··· Data provided ···

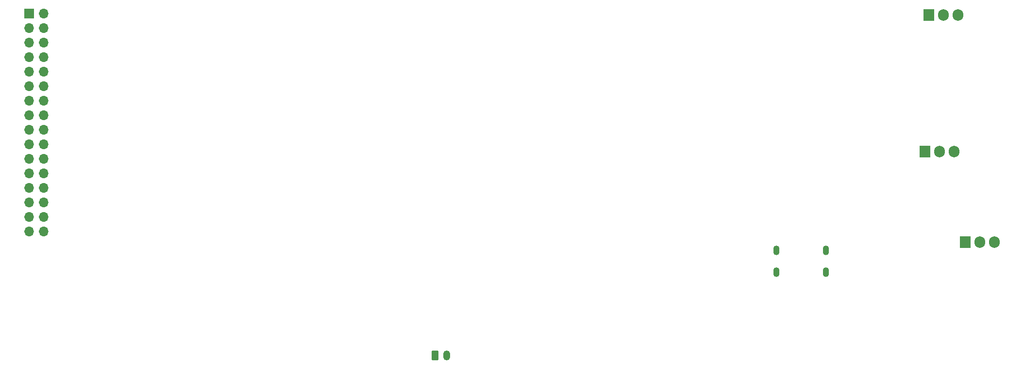
<source format=gbr>
%TF.GenerationSoftware,KiCad,Pcbnew,9.0.0*%
%TF.CreationDate,2025-03-28T10:26:18+02:00*%
%TF.ProjectId,MicroMousePower,4d696372-6f4d-46f7-9573-65506f776572,rev?*%
%TF.SameCoordinates,Original*%
%TF.FileFunction,Copper,L2,Bot*%
%TF.FilePolarity,Positive*%
%FSLAX46Y46*%
G04 Gerber Fmt 4.6, Leading zero omitted, Abs format (unit mm)*
G04 Created by KiCad (PCBNEW 9.0.0) date 2025-03-28 10:26:18*
%MOMM*%
%LPD*%
G01*
G04 APERTURE LIST*
G04 Aperture macros list*
%AMRoundRect*
0 Rectangle with rounded corners*
0 $1 Rounding radius*
0 $2 $3 $4 $5 $6 $7 $8 $9 X,Y pos of 4 corners*
0 Add a 4 corners polygon primitive as box body*
4,1,4,$2,$3,$4,$5,$6,$7,$8,$9,$2,$3,0*
0 Add four circle primitives for the rounded corners*
1,1,$1+$1,$2,$3*
1,1,$1+$1,$4,$5*
1,1,$1+$1,$6,$7*
1,1,$1+$1,$8,$9*
0 Add four rect primitives between the rounded corners*
20,1,$1+$1,$2,$3,$4,$5,0*
20,1,$1+$1,$4,$5,$6,$7,0*
20,1,$1+$1,$6,$7,$8,$9,0*
20,1,$1+$1,$8,$9,$2,$3,0*%
G04 Aperture macros list end*
%TA.AperFunction,ComponentPad*%
%ADD10R,1.905000X2.000000*%
%TD*%
%TA.AperFunction,ComponentPad*%
%ADD11O,1.905000X2.000000*%
%TD*%
%TA.AperFunction,ComponentPad*%
%ADD12RoundRect,0.250000X-0.350000X-0.625000X0.350000X-0.625000X0.350000X0.625000X-0.350000X0.625000X0*%
%TD*%
%TA.AperFunction,ComponentPad*%
%ADD13O,1.200000X1.750000*%
%TD*%
%TA.AperFunction,HeatsinkPad*%
%ADD14O,1.100000X1.700000*%
%TD*%
%TA.AperFunction,ComponentPad*%
%ADD15R,1.700000X1.700000*%
%TD*%
%TA.AperFunction,ComponentPad*%
%ADD16O,1.700000X1.700000*%
%TD*%
G04 APERTURE END LIST*
D10*
%TO.P,Q3,1,B*%
%TO.N,Net-(Q3-B)*%
X228600000Y-85725000D03*
D11*
%TO.P,Q3,2,C*%
%TO.N,+BATT*%
X231140000Y-85725000D03*
%TO.P,Q3,3,E*%
%TO.N,/EXT_LOAD2_OUT*%
X233680000Y-85725000D03*
%TD*%
D12*
%TO.P,J3,1,Pin_1*%
%TO.N,+BATT*%
X136200000Y-105480000D03*
D13*
%TO.P,J3,2,Pin_2*%
%TO.N,-BATT*%
X138200000Y-105480000D03*
%TD*%
D10*
%TO.P,Q1,1,B*%
%TO.N,Net-(Q1-B)*%
X222250000Y-46030000D03*
D11*
%TO.P,Q1,2,C*%
%TO.N,+BATT*%
X224790000Y-46030000D03*
%TO.P,Q1,3,E*%
%TO.N,/EXT_LOAD1_OUT*%
X227330000Y-46030000D03*
%TD*%
D10*
%TO.P,Q2,1,B*%
%TO.N,Net-(Q2-B)*%
X221615000Y-69850000D03*
D11*
%TO.P,Q2,2,C*%
%TO.N,/5V*%
X224155000Y-69850000D03*
%TO.P,Q2,3,E*%
%TO.N,+BATT*%
X226695000Y-69850000D03*
%TD*%
D14*
%TO.P,J1,S1,SHIELD*%
%TO.N,-BATT*%
X195705000Y-87170000D03*
X195705000Y-90970000D03*
X204345000Y-87170000D03*
X204345000Y-90970000D03*
%TD*%
D15*
%TO.P,J2,1,Pin_1*%
%TO.N,/MOTOR2_B_OUT*%
X65405000Y-45720000D03*
D16*
%TO.P,J2,2,Pin_2*%
%TO.N,/MOTOR2_A_OUT*%
X67945000Y-45720000D03*
%TO.P,J2,3,Pin_3*%
%TO.N,/MOTOR4_A_OUT*%
X65405000Y-48260000D03*
%TO.P,J2,4,Pin_4*%
%TO.N,/MOTOR2_CTRL1*%
X67945000Y-48260000D03*
%TO.P,J2,5,Pin_5*%
%TO.N,/MOTOR4_B_OUT*%
X65405000Y-50800000D03*
%TO.P,J2,6,Pin_6*%
%TO.N,/MOTOR2_CTRL2*%
X67945000Y-50800000D03*
%TO.P,J2,7,Pin_7*%
%TO.N,/CTRL_EXT_LOAD2*%
X65405000Y-53340000D03*
%TO.P,J2,8,Pin_8*%
%TO.N,/MOTOR4_CTRL1*%
X67945000Y-53340000D03*
%TO.P,J2,9,Pin_9*%
%TO.N,/USART2_RX*%
X65405000Y-55880000D03*
%TO.P,J2,10,Pin_10*%
%TO.N,/MOTOR4_CTRL2*%
X67945000Y-55880000D03*
%TO.P,J2,11,Pin_11*%
%TO.N,/EXT_LOAD2_OUT*%
X65405000Y-58420000D03*
%TO.P,J2,12,Pin_12*%
%TO.N,/USART2_TX*%
X67945000Y-58420000D03*
%TO.P,J2,13,Pin_13*%
%TO.N,/FAST_CHARGE_CTRL*%
X65405000Y-60960000D03*
%TO.P,J2,14,Pin_14*%
%TO.N,+BATT*%
X67945000Y-60960000D03*
%TO.P,J2,15,Pin_15*%
%TO.N,unconnected-(J2-Pin_15-Pad15)*%
X65405000Y-63500000D03*
%TO.P,J2,16,Pin_16*%
%TO.N,/I2C1_SCL*%
X67945000Y-63500000D03*
%TO.P,J2,17,Pin_17*%
%TO.N,/I2C1_SDA*%
X65405000Y-66040000D03*
%TO.P,J2,18,Pin_18*%
%TO.N,/3V3*%
X67945000Y-66040000D03*
%TO.P,J2,19,Pin_19*%
%TO.N,-BATT*%
X65405000Y-68580000D03*
%TO.P,J2,20,Pin_20*%
%TO.N,/5V*%
X67945000Y-68580000D03*
%TO.P,J2,21,Pin_21*%
%TO.N,/EXT_LOAD1_OUT*%
X65405000Y-71120000D03*
%TO.P,J2,22,Pin_22*%
%TO.N,/9V*%
X67945000Y-71120000D03*
%TO.P,J2,23,Pin_23*%
%TO.N,-BATT*%
X65405000Y-73660000D03*
%TO.P,J2,24,Pin_24*%
%TO.N,/MOTOR3_CTRL1*%
X67945000Y-73660000D03*
%TO.P,J2,25,Pin_25*%
%TO.N,/CTRL_EXT_LOAD1*%
X65405000Y-76200000D03*
%TO.P,J2,26,Pin_26*%
%TO.N,/MOTOR3_CTRL2*%
X67945000Y-76200000D03*
%TO.P,J2,27,Pin_27*%
%TO.N,/MOTOR3_A_OUT*%
X65405000Y-78740000D03*
%TO.P,J2,28,Pin_28*%
%TO.N,/MOTOR1_CTRL1*%
X67945000Y-78740000D03*
%TO.P,J2,29,Pin_29*%
%TO.N,/MOTOR3_B_OUT*%
X65405000Y-81280000D03*
%TO.P,J2,30,Pin_30*%
%TO.N,/MOTOR1_CTRL2*%
X67945000Y-81280000D03*
%TO.P,J2,31,Pin_31*%
%TO.N,/MOTOR1_B_OUT*%
X65405000Y-83820000D03*
%TO.P,J2,32,Pin_32*%
%TO.N,/MOTOR1_A_OUT*%
X67945000Y-83820000D03*
%TD*%
M02*

</source>
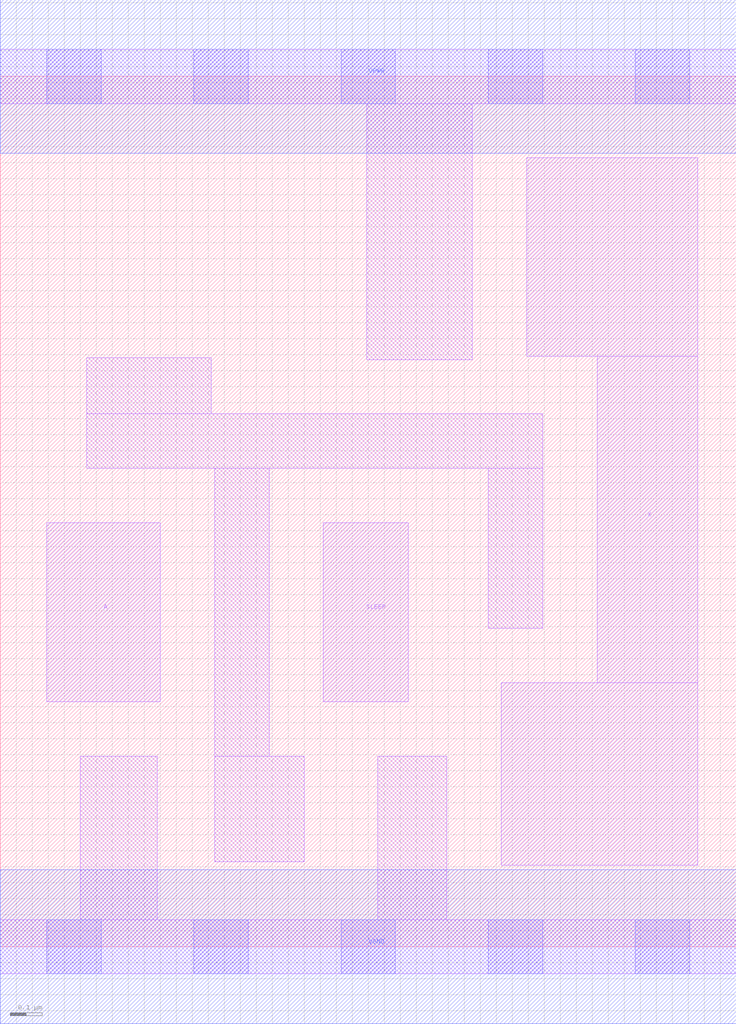
<source format=lef>
# Copyright 2020 The SkyWater PDK Authors
#
# Licensed under the Apache License, Version 2.0 (the "License");
# you may not use this file except in compliance with the License.
# You may obtain a copy of the License at
#
#     https://www.apache.org/licenses/LICENSE-2.0
#
# Unless required by applicable law or agreed to in writing, software
# distributed under the License is distributed on an "AS IS" BASIS,
# WITHOUT WARRANTIES OR CONDITIONS OF ANY KIND, either express or implied.
# See the License for the specific language governing permissions and
# limitations under the License.
#
# SPDX-License-Identifier: Apache-2.0

VERSION 5.7 ;
  NAMESCASESENSITIVE ON ;
  NOWIREEXTENSIONATPIN ON ;
  DIVIDERCHAR "/" ;
  BUSBITCHARS "[]" ;
UNITS
  DATABASE MICRONS 200 ;
END UNITS
MACRO sky130_fd_sc_hd__lpflow_inputiso1p_1
  CLASS CORE ;
  SOURCE USER ;
  FOREIGN sky130_fd_sc_hd__lpflow_inputiso1p_1 ;
  ORIGIN  0.000000  0.000000 ;
  SIZE  2.300000 BY  2.720000 ;
  SYMMETRY X Y R90 ;
  SITE unithd ;
  PIN A
    ANTENNAGATEAREA  0.126000 ;
    DIRECTION INPUT ;
    USE SIGNAL ;
    PORT
      LAYER li1 ;
        RECT 0.145000 0.765000 0.500000 1.325000 ;
    END
  END A
  PIN SLEEP
    ANTENNAGATEAREA  0.126000 ;
    DIRECTION INPUT ;
    USE SIGNAL ;
    PORT
      LAYER li1 ;
        RECT 1.010000 0.765000 1.275000 1.325000 ;
    END
  END SLEEP
  PIN X
    ANTENNADIFFAREA  0.509000 ;
    DIRECTION OUTPUT ;
    USE SIGNAL ;
    PORT
      LAYER li1 ;
        RECT 1.565000 0.255000 2.180000 0.825000 ;
        RECT 1.645000 1.845000 2.180000 2.465000 ;
        RECT 1.865000 0.825000 2.180000 1.845000 ;
    END
  END X
  PIN VGND
    DIRECTION INOUT ;
    SHAPE ABUTMENT ;
    USE GROUND ;
    PORT
      LAYER met1 ;
        RECT 0.000000 -0.240000 2.300000 0.240000 ;
    END
  END VGND
  PIN VPWR
    DIRECTION INOUT ;
    SHAPE ABUTMENT ;
    USE POWER ;
    PORT
      LAYER met1 ;
        RECT 0.000000 2.480000 2.300000 2.960000 ;
    END
  END VPWR
  OBS
    LAYER li1 ;
      RECT 0.000000 -0.085000 2.300000 0.085000 ;
      RECT 0.000000  2.635000 2.300000 2.805000 ;
      RECT 0.250000  0.085000 0.490000 0.595000 ;
      RECT 0.270000  1.495000 1.695000 1.665000 ;
      RECT 0.270000  1.665000 0.660000 1.840000 ;
      RECT 0.670000  0.265000 0.950000 0.595000 ;
      RECT 0.670000  0.595000 0.840000 1.495000 ;
      RECT 1.145000  1.835000 1.475000 2.635000 ;
      RECT 1.180000  0.085000 1.395000 0.595000 ;
      RECT 1.525000  0.995000 1.695000 1.495000 ;
    LAYER mcon ;
      RECT 0.145000 -0.085000 0.315000 0.085000 ;
      RECT 0.145000  2.635000 0.315000 2.805000 ;
      RECT 0.605000 -0.085000 0.775000 0.085000 ;
      RECT 0.605000  2.635000 0.775000 2.805000 ;
      RECT 1.065000 -0.085000 1.235000 0.085000 ;
      RECT 1.065000  2.635000 1.235000 2.805000 ;
      RECT 1.525000 -0.085000 1.695000 0.085000 ;
      RECT 1.525000  2.635000 1.695000 2.805000 ;
      RECT 1.985000 -0.085000 2.155000 0.085000 ;
      RECT 1.985000  2.635000 2.155000 2.805000 ;
  END
END sky130_fd_sc_hd__lpflow_inputiso1p_1
END LIBRARY

</source>
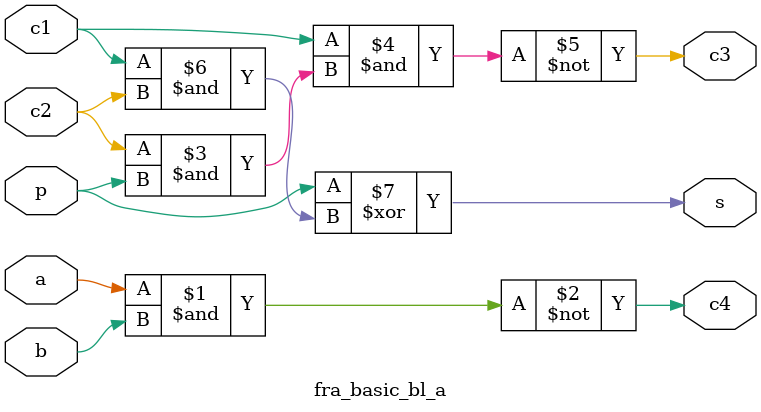
<source format=sv>
module fra_basic_bl_a (
		       input a,
		       input b,
		       input p,
		       input c1,
		       input c2,
		       output c3,
		       output c4,
		       output s);

	assign c4 = ~(a & b);
	assign c3 = ~(c1 & (c2 & p));
	assign s = p ^ (c1 & c2);

endmodule

</source>
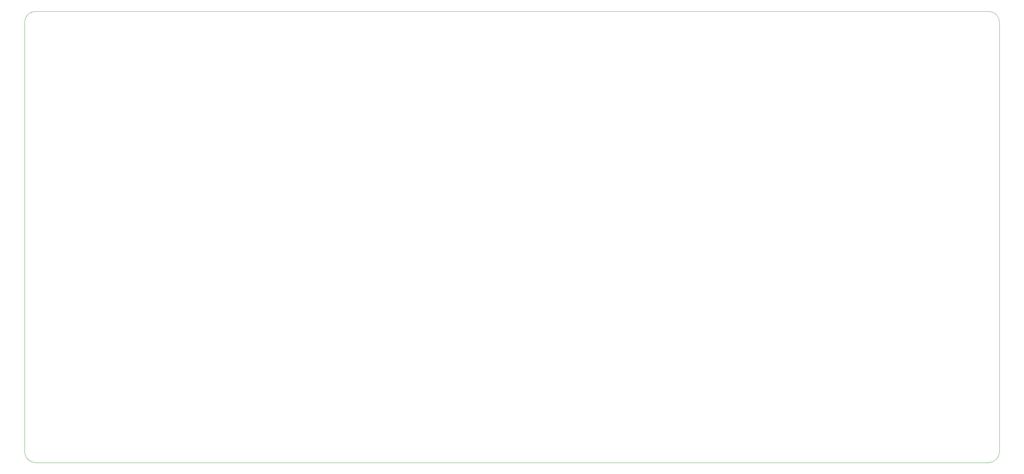
<source format=gbr>
G04 #@! TF.GenerationSoftware,KiCad,Pcbnew,(5.99.0-176-g31e38f2fd)*
G04 #@! TF.CreationDate,2019-12-28T01:19:51+01:00*
G04 #@! TF.ProjectId,5x14_ortho_keyboard_elite-c_backplate,35783134-5f6f-4727-9468-6f5f6b657962,rev?*
G04 #@! TF.SameCoordinates,Original*
G04 #@! TF.FileFunction,Profile,NP*
%FSLAX46Y46*%
G04 Gerber Fmt 4.6, Leading zero omitted, Abs format (unit mm)*
G04 Created by KiCad (PCBNEW (5.99.0-176-g31e38f2fd)) date 2019-12-28 01:19:51*
%MOMM*%
%LPD*%
G04 APERTURE LIST*
%ADD10C,0.100000*%
G04 APERTURE END LIST*
D10*
X280725000Y-158956250D02*
X17725000Y-158956250D01*
X14725000Y-37456250D02*
G75*
G02X17725000Y-34456250I3000000J0D01*
G01*
X17725000Y-158956250D02*
G75*
G02X14725000Y-155956250I0J3000000D01*
G01*
X283725000Y-155956250D02*
G75*
G02X280725000Y-158956250I-3000000J0D01*
G01*
X280725000Y-34456250D02*
G75*
G02X283725000Y-37456250I0J-3000000D01*
G01*
X14725000Y-37456250D02*
X14725000Y-155956250D01*
X283725000Y-37456250D02*
X283725000Y-155956250D01*
X17725000Y-34456250D02*
X280725000Y-34456250D01*
M02*

</source>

···

[Work to be completed]: Find each line in the records holding the string "under" and show it.

[Task response]:
# Licensed under the Apache License, Version 2.0 (the "License");
# distributed under the License is distributed on an "AS IS" BASIS,
# limitations under the License.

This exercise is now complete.